Question

The electron energy in a hydrogen atom is given by $ {{{E}}_{{n}}} = ( - 2.18{{ }} \times {{ }}{10^{ - 18}})\left( {\dfrac{1}{{{n^2}}}} \right){{joules }} $ .Calculate the required energy to remove an electron completely from the n=2 orbit. What is the longest wavelength (in A) of light that can be used to cause this transition?

Answer 1

Hint: In this question, we shall use the formula given to calculate the energy required to remove an electron from 2nd orbit and use Planck’s formula to convert it to frequency and then into wavelength. Wavelength of light is given as the ratio of the speed of light divided by the frequency of the light.

Formula Used:
 $ {{\nu = }}\dfrac{{{E}}}{{{h}}} $
 $ \lambda = \dfrac{{{c}}}{{{\nu }}} $
Where E is the energy, c is the speed of light, $ \lambda $ is the wavelength and $ \nu $ is the frequency.

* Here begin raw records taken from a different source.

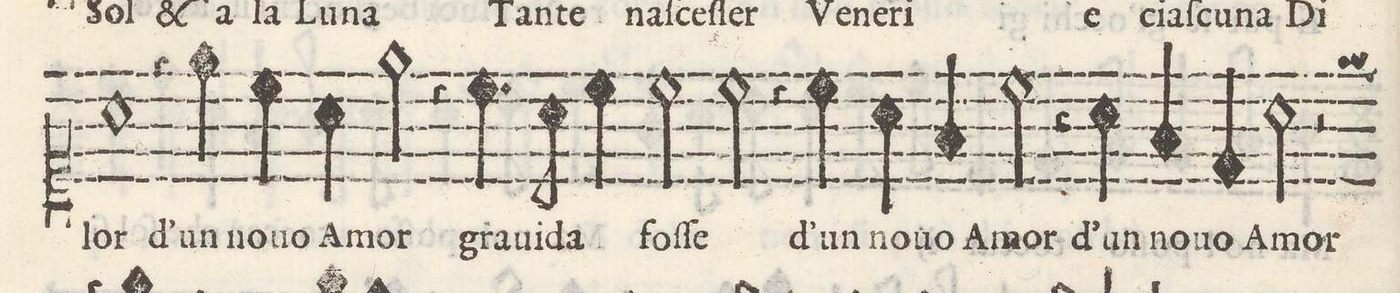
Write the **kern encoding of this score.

**kern	**text
*I"QVINTO	*
*clefC1	*
*k[]	*
*M2/1	*
1a	lor
4r	.
4ee\	d' un
4cc\	nouo
4a\	A-
=25-	=25-
2ee\	-mor
4r	.
4.cc\	gra-
8a\	-ui-
4cc\	-da
2cc\	foſ-
=26-	=26-
2cc\	-ſe
4r	.
4cc\	d' un
4a\	nouo
4f/	A-
2cc\	-mor
=27-	=27-
4r	.
4a\	d' un
4f/	nouo
4d/	A-
2a\	-mor
*-	*-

Complete step-by-step answer
In the question, the energy of electrons in a hydrogen atom is given by $ {{{E}}_{{n}}} = ( - 2.18{{ }} \times {{ }}{10^{ - 18}})\left( {\dfrac{1}{{{n^2}}}} \right){{joules }} $ where n=2.
 $ {{{E}}_{{2}}} = ( - 2.18{{ }} \times {{ }}{10^{ - 18}})\left( {\dfrac{1}{{{2^2}}}} \right) $
Therefore, the energy will be,
 $ {{{E}}_{{2}}} = - 0.545{{ }} \times {10^{ - 18}}{{ joules}} $ .
The negative sign indicates that the electron is in the bound state, so the energy of an electron in n=2 orbit is $ - 0.545{{ }} \times {10^{ - 18}}{{ joules}} $ . The energy required to remove electrons from n=2 orbit will be equal and opposite that it will be $ 0.545{{ }} \times {10^{ - 18}}{{ joules}} $ .
The longest wavelength (in A) can be used to cause this transition, where energy is given by,
 $ {{E = \nu h}} $ where,
 $ {{E = Energy, \nu = \text{Frequency of light}, h = \text{Planck constant}}} $
Therefore,
 $ {{\nu = }}\dfrac{{{E}}}{{{h}}} $
Substituting the values in the equation,
 $ \nu = \dfrac{{(0.545{{ }} \times {{ }}{{10}^{ - 18}}){{ J}}}}{{(6.626{{ }} \times {{ }}{{10}^{ - 34}}){{ Js}}}} $ ,
 $ \nu = 8.2252{{ }} \times {{ }}{10^{14}}{{ Hz}} $ .
Since,
 $ {{\nu = c}}\lambda {{, where c = \text{Speed of light and }}}\lambda {{ = \text{Wavelength} }} $ ,
Therefore,
 $ \lambda = \dfrac{{{c}}}{{{\nu }}} $ ,
Substituting the values in the equation,
 $ \lambda = \dfrac{{(3.0 \times {{10}^8}{{ M/s}})}}{{(8.2252 \times {{10}^{14}}{{ }}{{{s}}^{{{ - 1}}}})({{Hz}})}} $ ,
 $ \lambda = 3.6473{{ }} \times {{ }}{10^{ - 7}}{{ M}} $ .
Hence, the wavelength required in Angstroms will be,
 $ \lambda = 3.6473 \times {10^{ - 7}} \times {10^{10}}{{ }}{{{A}}^{{o}}} $ ,
i.e. $ {{\lambda = 3647}}{{.3 }}{{{A}}^{{o}}} $ .
Therefore, the longest wavelength (in A) of light that can be used to cause this transition will be $ \lambda = 3647.3{{ }}{{{A}}^{{o}}} $ .

Note:
The energy of an electron in n=2 orbit is $ - 0.545{{ }} \times {10^{ - 18}}{{ joules}} $ which is the potential energy of the electron under the influence of the nucleus. To remove the electron, equal energy is required which is $ + 0.545{{ }} \times {10^{ - 18}}{{ joules}} $ , as the electron is removed completely from the nucleus the potential energy of electron becomes zero.